Thanks for reading, and responding! It’s very helpful to know where my arguments cease being convincing or understandable.
I fully agree that just having AI do the work of solving alignment is not a good or convincing plan. You need to know that AI is aligned to trust it.
Perhaps the missing piece is that I think alignment is already solved for LLM agents. They don’t work well, but they are quite eager to follow instructions. Adding more alignment methods as they improve makes good odds that our first capable/dangerous agents are also aligned. I listed some of the obvious and easy techniques we’ll probably use in Internal independent review for language model agent alignment. I’m not happy with the clarity of that post, though, so I’m currently working on two followups that might be clearer.

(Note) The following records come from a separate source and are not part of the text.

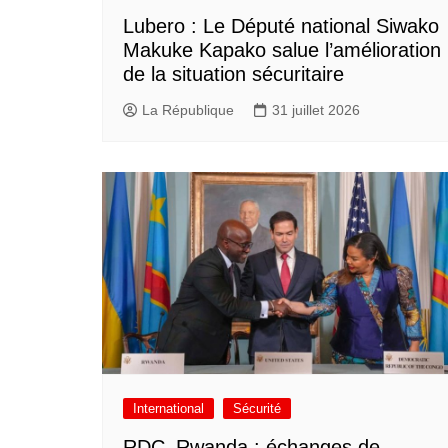
Lubero : Le Député national Siwako
Makuke Kapako salue l’amélioration
de la situation sécuritaire
La République
31 juillet 2026
International
Sécurité
RDC–Rwanda : échanges de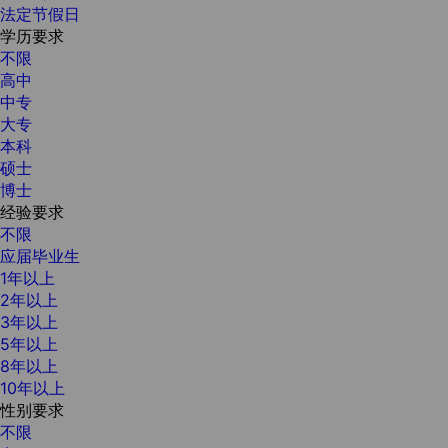
法定节假日
学历要求
不限
高中
中专
大专
本科
硕士
博士
经验要求
不限
应届毕业生
1年以上
2年以上
3年以上
5年以上
8年以上
10年以上
性别要求
不限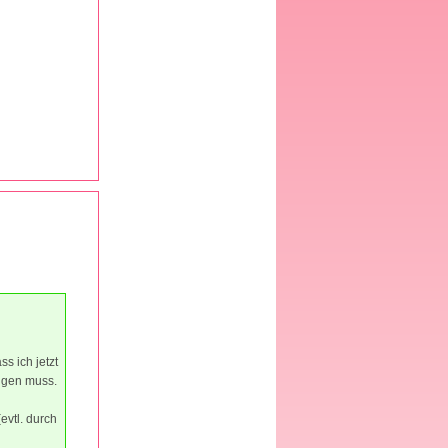
s ich jetzt
fügen muss.
evtl. durch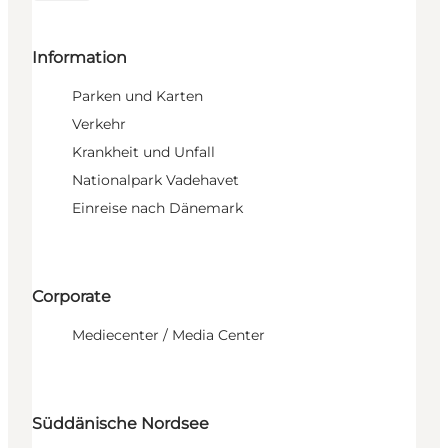
Information
Parken und Karten
Verkehr
Krankheit und Unfall
Nationalpark Vadehavet
Einreise nach Dänemark
Corporate
Mediecenter / Media Center
Süddänische Nordsee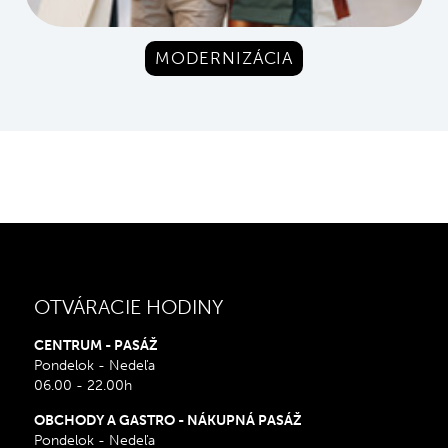
MODERNIZÁCIA
OTVÁRACIE HODINY
CENTRUM - PASÁŽ
Pondelok - Nedeľa
06.00 - 22.00h
OBCHODY A GASTRO - NÁKUPNÁ PASÁŽ
Pondelok - Nedeľa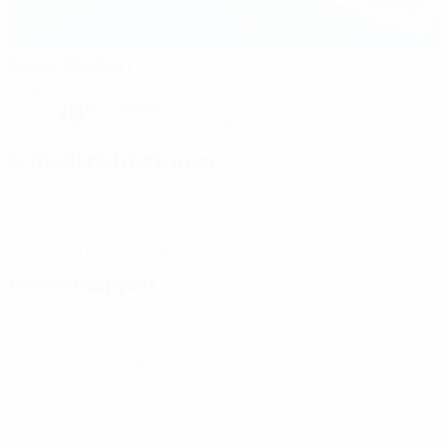
Køge Stadion
Köge
Sonnig
19°
Der Platz ist exzellent
Schiedsrichterinnen
Schiedsrichterin
Jurgita Mačikunytė
LTU
Schiedsrichterassistenten
Irina Pozdejeva
LTU
Oleksandra Vdovina
UKR
Vierte Offizielle
Liudmyla Telbukh
UKR
Pressemappen
Ausführliche und aktuelle Informationen zu jedem Spiel erhalten.
Zu den Pressemappen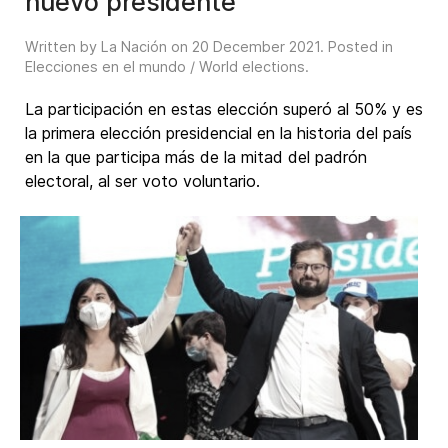
nuevo presidente
Written by La Nación on
20 December 2021
. Posted in
Elecciones en el mundo / World elections
.
La participación en estas elección superó al 50% y es
la primera elección presidencial en la historia del país
en la que participa más de la mitad del padrón
electoral, al ser voto voluntario.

Or perhaps the missing link is going from aligned AI systems to aligned “Real AGI”. I do think there’s a discontinuity in alignment once a system starts to learn continuously and reflect on its beliefs (which change how its values/goals are interpreted). However, I think the techniques most likely to be used are probably adequate to make those systems aligned—IF that alignment is for following instructions, and the humans wisely instruct it to be honest about ways its alignment could fail.
So that’s how I get to the first aligned AGI at roughly human level or below.
From there it seems easier, although still possible to fail.
If you have an agent that’s aligned and smarter than you, you can trust it to work on further alignment schemes. It’s wiser to spot-check it, but the humans’ job becomes making sure the existing AGI is truly aligned, and letting it do the work to align its successor, or keep itself aligned as it learns.
I usually think about the progression from AGI to superintelligence as one system/entity learning, being improved, and self-improving. But there’s a good chance that progression will look more generational, with several distinct systems/entities as successors with greater intelligence, designed by the previous system and/or humans. Those discontinuities seem to present more danger of getting alignment wrong
“If you have an agent that’s aligned and smarter than you, you can trust it to work on further alignment schemes. It’s wiser to spot-check it, but the humans’ job becomes making sure the existing AGI is truly aligned, and letting it do the work to align its successor, or keep itself aligned as it learns.”
Ah, that’s the link that I was missing. Now it makes sense. You can use AGI as a reviewer for other AGIs, once it is better than humans at reviewing AGIs. Thank you a lot for clarifying!
Thanks for reading, and responding! It’s very helpful to know where my arguments cease being convincing or understandable.
I fully agree that just having AI do the work of solving alignment is not a good or convincing plan. You need to know that AI is aligned to trust it.
Perhaps the missing piece is that I think alignment is already solved for LLM agents. They don’t work well, but they are quite eager to follow instructions. Adding more alignment methods as they improve makes good odds that our first capable/dangerous agents are also aligned. I listed some of the obvious and easy techniques we’ll probably use in Internal independent review for language model agent alignment. I’m not happy with the clarity of that post, though, so I’m currently working on two followups that might be clearer.
Or perhaps the missing link is going from aligned AI systems to aligned “Real AGI”. I do think there’s a discontinuity in alignment once a system starts to learn continuously and reflect on its beliefs (which change how its values/goals are interpreted). However, I think the techniques most likely to be used are probably adequate to make those systems aligned—IF that alignment is for following instructions, and the humans wisely instruct it to be honest about ways its alignment could fail.
So that’s how I get to the first aligned AGI at roughly human level or below.
From there it seems easier, although still possible to fail.
If you have an agent that’s aligned and smarter than you, you can trust it to work on further alignment schemes. It’s wiser to spot-check it, but the humans’ job becomes making sure the existing AGI is truly aligned, and letting it do the work to align its successor, or keep itself aligned as it learns.
I usually think about the progression from AGI to superintelligence as one system/entity learning, being improved, and self-improving. But there’s a good chance that progression will look more generational, with several distinct systems/entities as successors with greater intelligence, designed by the previous system and/or humans. Those discontinuities seem to present more danger of getting alignment wrong
“If you have an agent that’s aligned and smarter than you, you can trust it to work on further alignment schemes. It’s wiser to spot-check it, but the humans’ job becomes making sure the existing AGI is truly aligned, and letting it do the work to align its successor, or keep itself aligned as it learns.”
Ah, that’s the link that I was missing. Now it makes sense. You can use AGI as a reviewer for other AGIs, once it is better than humans at reviewing AGIs. Thank you a lot for clarifying!
My pleasure. Evan Hubinger made this point to me when I’d misunderstood his scalable oversight proposal.
Thanks again for engaging with my work!